Nicolas Pitre writes:
> lpn: memory violation at pc=0x020140c0, lr=0x020282f0 
>     (bad address=0x020140c0, code 1)
> pc : [<020140c0>]    lr : [<020282f0>]
> r7 : 01fa582c  r6 : 020f4090  r5 : 020adf88  r4 : 00001800

Well, looking at the register dump, the page fault handler has
not been called via the prefetch handler.  Also, according to
my ARM ARM documentation, the FAR is not updated on prefetch
abort handlers, but we know how reliable that is.

>  20140c0:       e5864000        str     r4, [r6]

When your hack is triggered, could you try calling
show_pte(current->mm, regs->ARM_pc) please?  This should tell
you what's in the page tables for the task.

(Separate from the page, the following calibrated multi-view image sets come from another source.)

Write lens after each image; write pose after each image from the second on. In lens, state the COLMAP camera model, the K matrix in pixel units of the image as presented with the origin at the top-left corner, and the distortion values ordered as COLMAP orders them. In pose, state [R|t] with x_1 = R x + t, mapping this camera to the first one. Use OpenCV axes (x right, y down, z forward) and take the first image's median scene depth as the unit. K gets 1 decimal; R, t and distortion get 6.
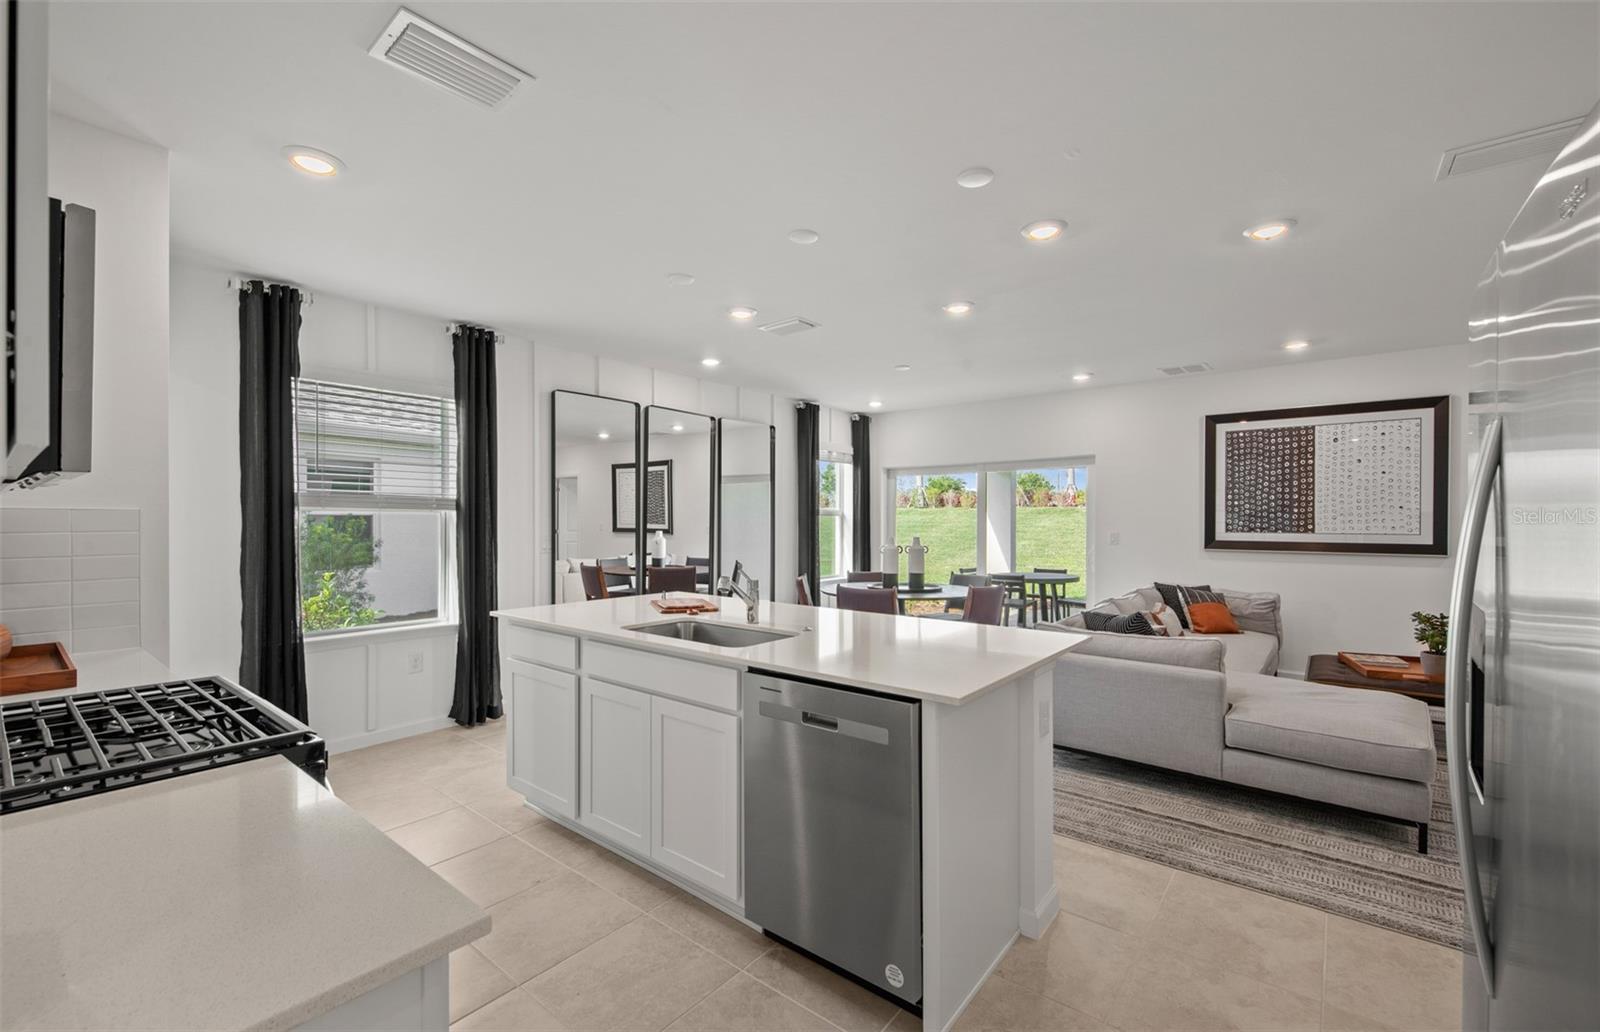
lens RADIAL K [[659.3, 0, 844.2], [0, 659.3, 522.2], [0, 0, 1]] dist [0.002505, -0.000420]
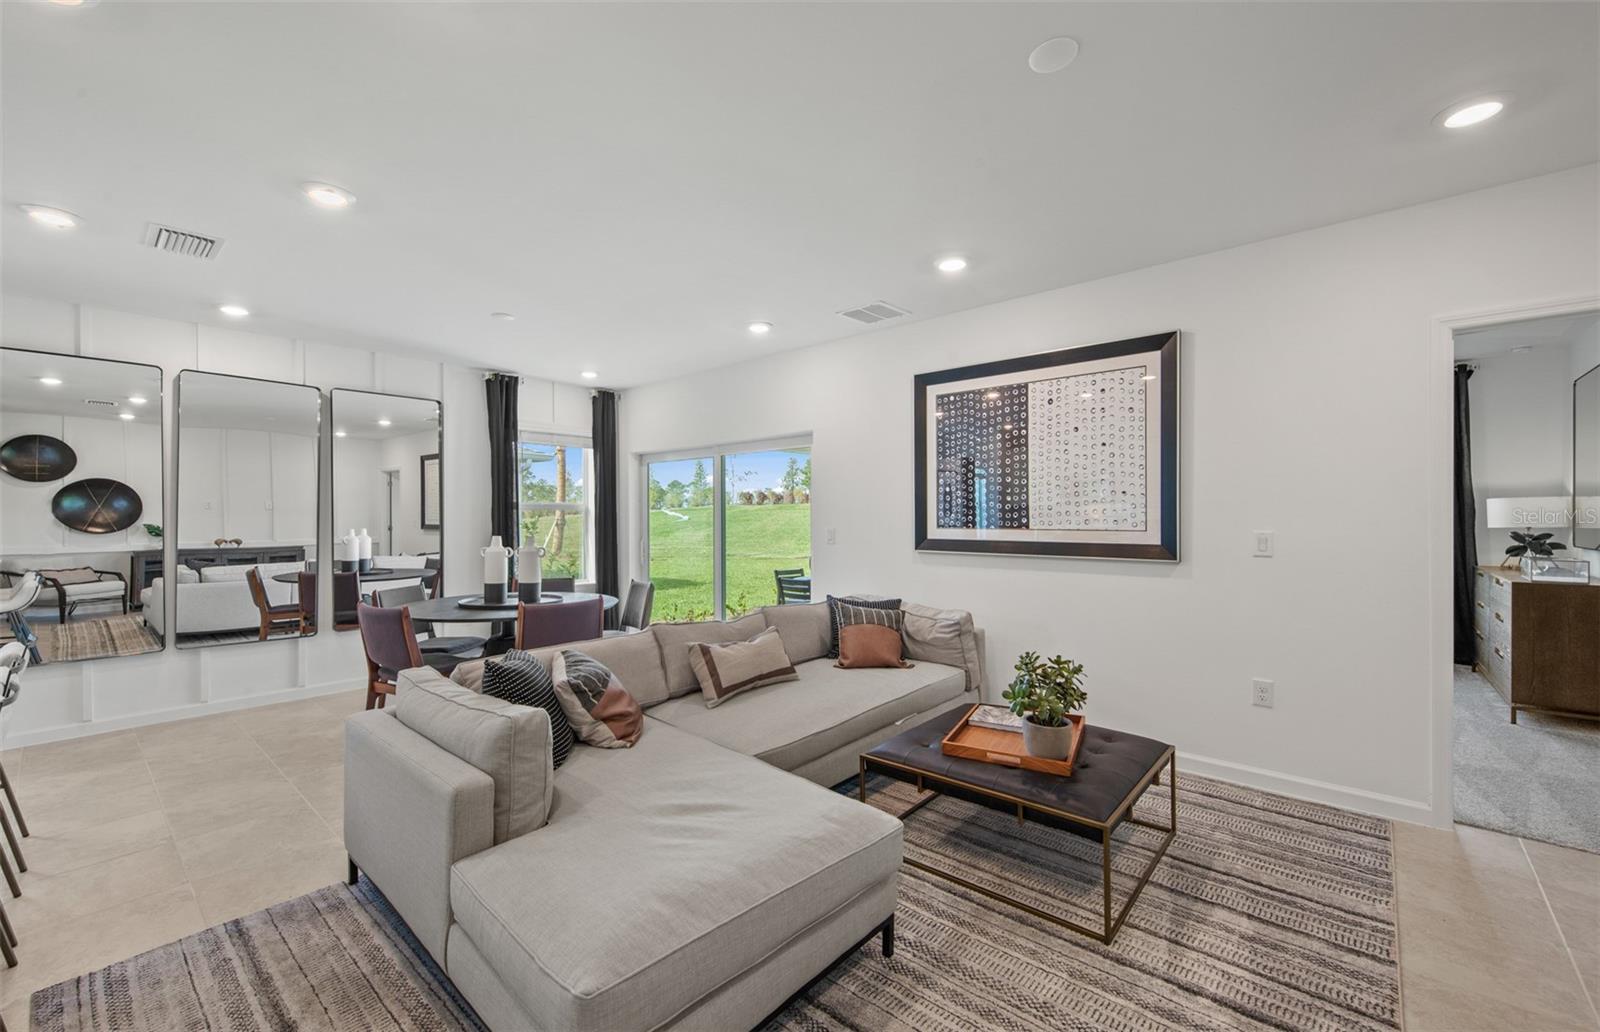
lens RADIAL K [[659.3, 0, 800.1], [0, 659.3, 515.5], [0, 0, 1]] dist [0.002505, -0.000420]
pose [[0.998573, -0.003711, -0.053283, 0.491892], [0.003506, 0.999986, -0.003952, 0.003324], [0.053297, 0.003760, 0.998572, 0.251452]]
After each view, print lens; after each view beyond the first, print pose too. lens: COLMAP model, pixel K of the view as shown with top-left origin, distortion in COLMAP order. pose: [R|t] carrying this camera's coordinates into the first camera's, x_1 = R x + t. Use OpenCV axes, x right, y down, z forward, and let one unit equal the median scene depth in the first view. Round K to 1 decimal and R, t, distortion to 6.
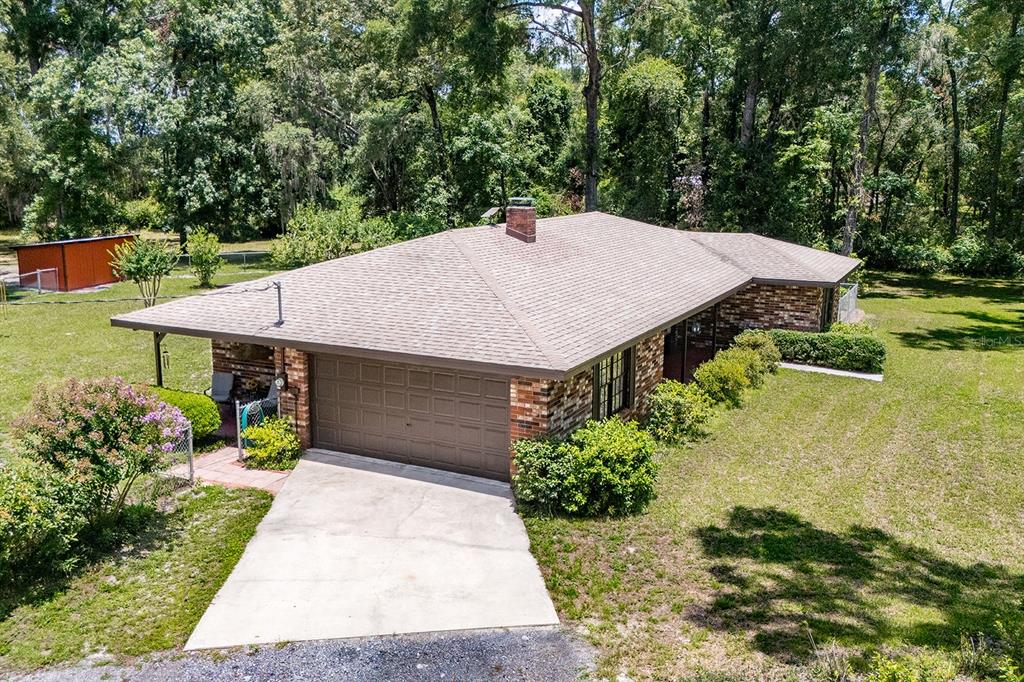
lens RADIAL K [[863.7, 0, 510.2], [0, 863.7, 340.3], [0, 0, 1]] dist [0.024613, 0.000273]
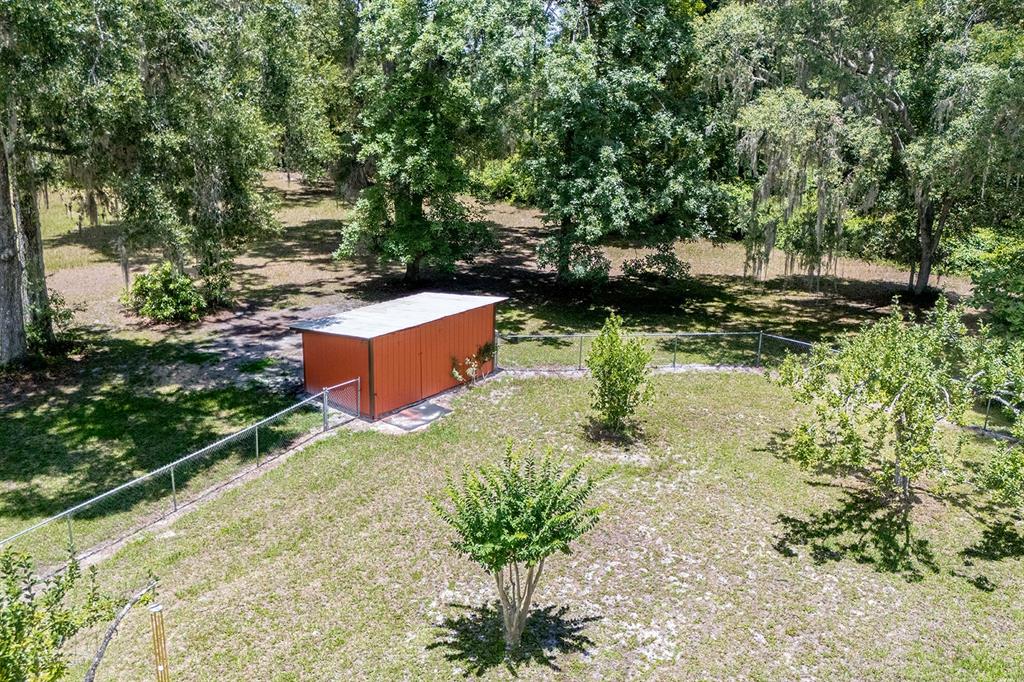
lens RADIAL K [[863.7, 0, 505.0], [0, 863.7, 338.1], [0, 0, 1]] dist [0.024613, 0.000273]
pose [[0.923528, 0.114261, -0.366115, -0.201768], [-0.076571, 0.990304, 0.115913, -0.148075], [0.375809, -0.079015, 0.923322, 0.448252]]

Also, could you try to find out what the value is in memory
there when the handler is called?

> What is really weird about it is the fact that the faulty address is equal
> to the pc.  However, r6 which is used to do the str contains actually a
> good address and is quite different from the pc.

Is there any chance you could try modifing the instruction to
be pre-indexed instead of post-indexed?

> 1) In some situations, the CPU generates a data abort exception
> instead of a prefetch abort exception as it should be.  This
> would explain why the faulty address is equal to the pc.  And
> since this happens in the middle of a page and there is no way
> to jump exacly there from another page, this should hapen right
> after a context switch.  However the data abort handler gets
> the offending memory address from the FAR register but the
> documentation says that it is used only for data abort exceptions.
> So is the FAR updated for prefetch abort exception too?  If not,
> this might not be a wrongly identified prefetch exception but
> really a data abort exception.  And since the data abort handler
> substract 8 from the pc instead of 4, the pc and faulting address
> shouldn't match.

A way of checking this would be to introduce a new field in the task
structure which contains the PC that the context switch switched to.
This can be found on the kernel stack, at stack_base+4084.  Then, when
the problem occurs, you can find out where the context switch returned
control to.

> 2) In some situations, maybe when the process is restarted after
> a context switch or similar, the str opcode takes the pc register
> instead of the r6 register in this case to dereference the address
> to use for storing.  This would fault since the text segment is
> mapped read-only.  But here if the pc register was actually used
> it would have been 8 bytes ahead from the instruction's address,
> which isn't the case.

It indeed would fault, and the conditions that the register dump
are indicating are in fact indicating a user mode store to the
current PC location.

My `bug' on just one NetWinder (but not another) seemed to be
an apparant random pipeline error.  I never did get this resolved
by CCC/HCC/whoever it is, and it's still sitting around here.
Unfortunately, when I sent it back to them, they just tested it
with their stuff, and didn't find anything wrong.  Yet, the same
code running on two supposed identical NetWinders caused one to
crash but not the other.  I'm not certain what I can do about this
NetWinder now - I now use it solely for testing kernels on, but
nothing else since it can't be trusted.